How can we imbue robots with the ability to manipulate objects precisely but also to reason about them in terms of abstract concepts?

Recent works in manipulation have shown that end-to-end networks can learn dexterous skills that require precise spatial reasoning, but these methods often fail to generalize to new goals or quickly learn transferable concepts across tasks. In parallel, there has been great progress in learning generalizable semantic representations for vision and language by training on large-scale internet data, however these representations lack the spatial understanding necessary for fine-grained manipulation. To this end, we propose a framework that combines the best of both worlds: a two-stream architecture with semantic and spatial pathways for vision-based manipulation.
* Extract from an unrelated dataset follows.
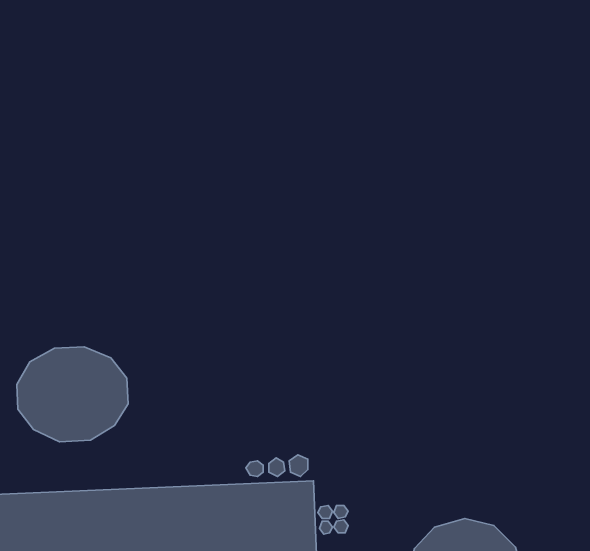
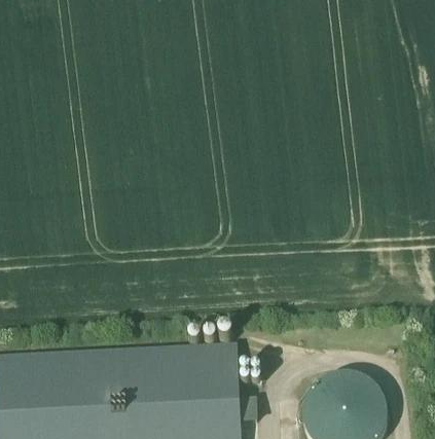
building: [17,347,128,442] -> none

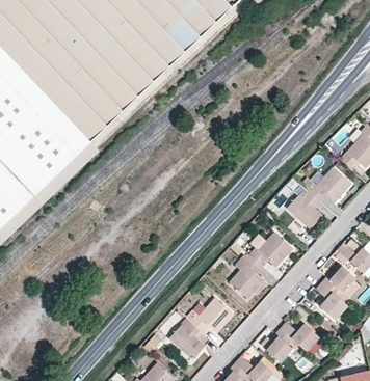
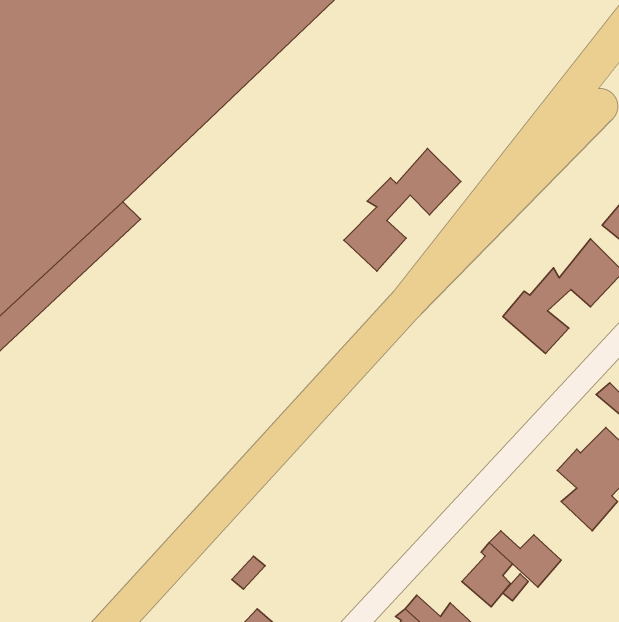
building: [231,230,293,296] -> [344,149,461,271]
building: [168,297,234,358] -> none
Specifically, we present CLIPort , a language-conditioned imitation-learning agent that combines the broad semantic understanding (what) of CLIP with the spatial precision (where) of TransporterNets.

Our end-to-end framework is capable of solving a variety of language-specified tabletop tasks from packing unseen objects to folding cloths, all without any explicit representations of object poses, instance segmentations, memory, symbolic states, or syntactic structures. Experiments in simulation and hardware show that our approach is data-efficient and generalizes effectively to seen and unseen semantic concepts. We even train one multi-task policy for 10 simulated and 9 real-world tasks that shows better or comparable performance to single-task policies.